Among the factors the trial court is to consider in determining whether to award "expenses", including attorney fees, is liquidity of the assets available to the parties. Mocnik v. Mocnik, 838 P.2d 500, 508 (Okla. 1992). Because we are remanding this matter to the trial court for modification of that part of its judgment dividing the marital estate, we have no proper basis to determine what assets will be available to the parties and therefore the attorney fee award is vacated. Upon application, the trial court is directed to reconsider the attorney fee issue in accordance with 43 O.S.Supp. 1992 § 110(C) after it has modified the property division.
Those portions of the trial court's decree of divorce (1) directing Husband and Wife each to pay his or her own attorney fees, and (2) dividing the property of Husband and Wife are REVERSED. This matter is REMANDED to the trial court with instructions to modify the property division in accordance with the determinations and directions set forth herein and to consider any application for attorney fees. In all other respects the trial court's decree of divorce is AFFIRMED.
AFFIRMED IN PART, REVERSED IN PART, AND REMANDED FOR FURTHER PROCEEDINGS CONSISTENT WITH THIS OPINION.
JONES, J. and GARRETT, V.C.J., concur.
[1] "Just and reasonable" are equivalent to equitable, though not synonymous with equal. Teel v. Teel, 766 P.2d 994, 997 (Okla. 1988) (footnote 6).
[2] Separate property is set aside to each spouse and does not become part of the marital estate. See, 12 Ohio St. 1991 § 121.
[3] The trial court awarded Wife assets it valued at $63,322.00, with no debt, and awarded Husband assets valued at $278,932.00, with Husband charged with the two debts totalling $216,610.00. The trial court also ordered Husband to pay Wife $45,000.00 in property division alimony at $400.00 per month.

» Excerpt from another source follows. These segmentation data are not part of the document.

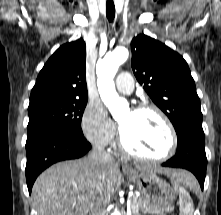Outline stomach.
Listing matches in <instances>:
<instances>
[{
	"label": "stomach",
	"instance_id": "obj_1",
	"mask_svg": "<svg viewBox=\"0 0 221 215\" xmlns=\"http://www.w3.org/2000/svg\"><path fill=\"white\" fill-rule=\"evenodd\" d=\"M127 176L133 180L143 196L154 206L164 210L170 209L176 200V193L168 183L154 172L126 170Z\"/></svg>",
	"mask_w": 221,
	"mask_h": 215
}]
</instances>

[4] The other stipulated values for the 401(k) were approximately $37,000.00, "at or about" the date the Petition was filed in August 1991; and $44,699.00, the latest known value at the time of the stipulations on October 12, 1992. That part of the 401(k) in excess of $11,352.00 was set aside as Husband's separate property.
[5] Also, See Snelling v. Snelling, 420 P.2d 872 (Okla. 1966); West v. West, 268 P.2d 250 (Okla. 1954).
[6] Husband claimed a 50% interest in the partnership, which Husband and Wife stipulated had no value.
[7] The K-Ray cattle partnership operated on the family farm, so Kay Lewis had a business interest to protect.
[8] Other parts of the agreement more clearly reflect the facilities and land are the family farm jointly owned by Husband and Wife.